_DATA_

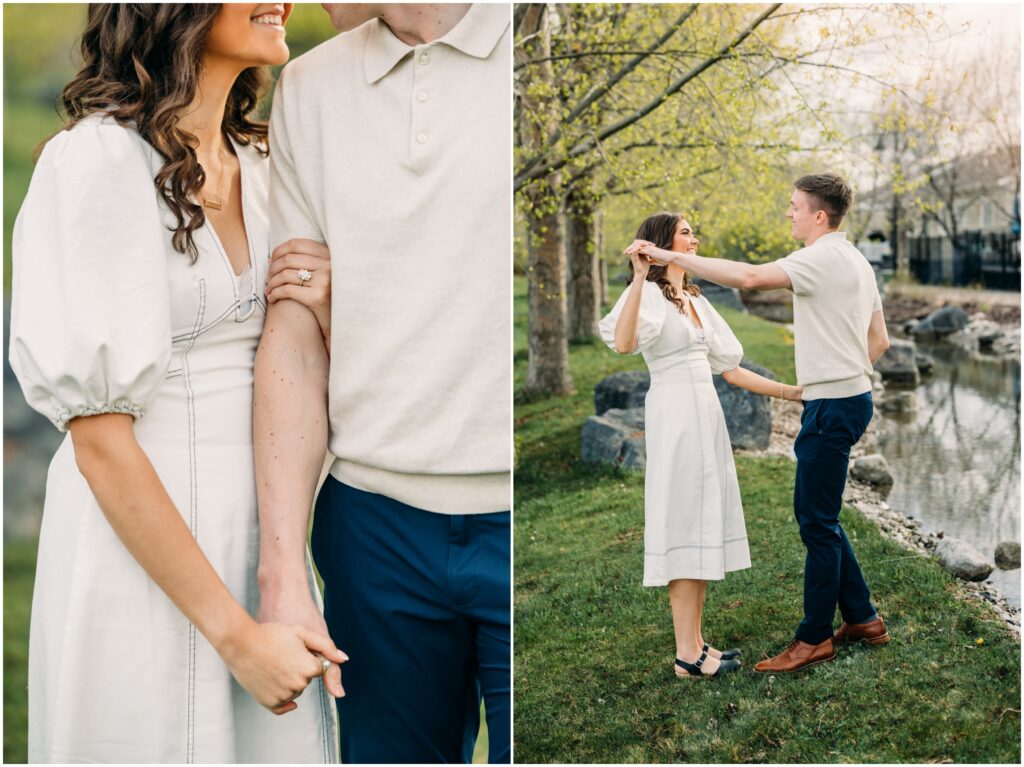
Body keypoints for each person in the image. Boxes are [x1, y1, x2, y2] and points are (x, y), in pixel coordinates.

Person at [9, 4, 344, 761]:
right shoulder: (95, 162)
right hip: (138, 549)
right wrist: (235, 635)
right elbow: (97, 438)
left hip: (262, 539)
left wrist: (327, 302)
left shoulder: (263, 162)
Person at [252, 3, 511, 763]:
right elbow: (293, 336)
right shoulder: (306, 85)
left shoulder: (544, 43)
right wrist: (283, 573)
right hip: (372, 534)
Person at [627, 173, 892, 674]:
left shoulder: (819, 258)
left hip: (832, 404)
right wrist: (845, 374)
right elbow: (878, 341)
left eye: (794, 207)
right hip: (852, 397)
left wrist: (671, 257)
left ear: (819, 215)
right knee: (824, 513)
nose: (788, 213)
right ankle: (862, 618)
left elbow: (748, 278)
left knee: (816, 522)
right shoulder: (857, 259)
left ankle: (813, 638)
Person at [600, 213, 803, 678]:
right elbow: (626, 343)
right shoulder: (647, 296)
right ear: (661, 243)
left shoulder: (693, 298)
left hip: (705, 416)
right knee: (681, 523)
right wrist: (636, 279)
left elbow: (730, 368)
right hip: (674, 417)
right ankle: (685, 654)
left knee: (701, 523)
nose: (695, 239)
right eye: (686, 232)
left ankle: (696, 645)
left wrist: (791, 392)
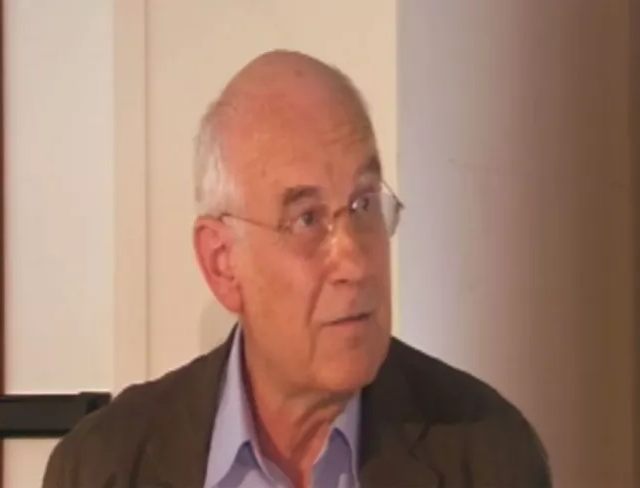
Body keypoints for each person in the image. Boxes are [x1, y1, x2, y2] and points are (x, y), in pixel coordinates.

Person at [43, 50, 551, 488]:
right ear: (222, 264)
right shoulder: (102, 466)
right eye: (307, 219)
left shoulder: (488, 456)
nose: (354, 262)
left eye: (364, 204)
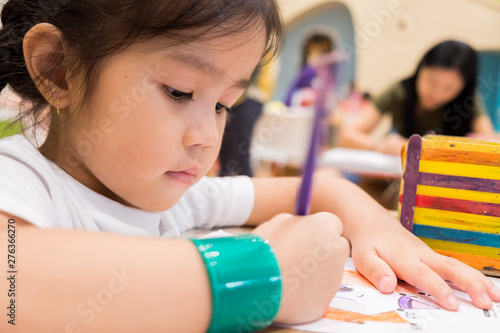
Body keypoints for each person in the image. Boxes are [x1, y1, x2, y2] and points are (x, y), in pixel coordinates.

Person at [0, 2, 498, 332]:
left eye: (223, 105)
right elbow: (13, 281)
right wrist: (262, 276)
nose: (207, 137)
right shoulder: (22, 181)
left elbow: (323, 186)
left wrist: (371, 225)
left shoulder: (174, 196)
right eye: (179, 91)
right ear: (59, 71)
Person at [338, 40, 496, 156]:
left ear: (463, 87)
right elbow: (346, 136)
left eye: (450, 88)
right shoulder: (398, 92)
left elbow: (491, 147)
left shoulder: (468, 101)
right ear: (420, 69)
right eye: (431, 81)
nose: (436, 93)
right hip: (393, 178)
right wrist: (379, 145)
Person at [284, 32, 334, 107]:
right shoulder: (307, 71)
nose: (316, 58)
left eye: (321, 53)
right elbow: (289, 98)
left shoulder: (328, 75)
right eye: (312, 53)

_WORK TO BE COMPLETED_
What is needed is an exact copy of the lines above, from the one holding "right shoulder: (102, 466)" down to the one holding "left elbow: (491, 147)", with those two included and the pictures left out.

_TASK OUTPUT_
right shoulder: (102, 466)
right eye: (307, 219)
left shoulder: (488, 456)
nose: (354, 262)
left eye: (364, 204)
Body keypoints for each person in the image. Boxes are [x1, y1, x2, y2] and points are (x, y), in pixel coordinates.

Person at [0, 2, 498, 332]:
left eye: (223, 105)
right elbow: (13, 281)
right wrist: (262, 276)
nose: (207, 137)
right shoulder: (22, 181)
left elbow: (323, 186)
left wrist: (371, 225)
left shoulder: (174, 196)
right eye: (179, 91)
right ear: (59, 71)
Person at [338, 40, 496, 156]:
left ear: (463, 87)
right elbow: (346, 136)
left eye: (450, 88)
right shoulder: (398, 92)
left elbow: (491, 147)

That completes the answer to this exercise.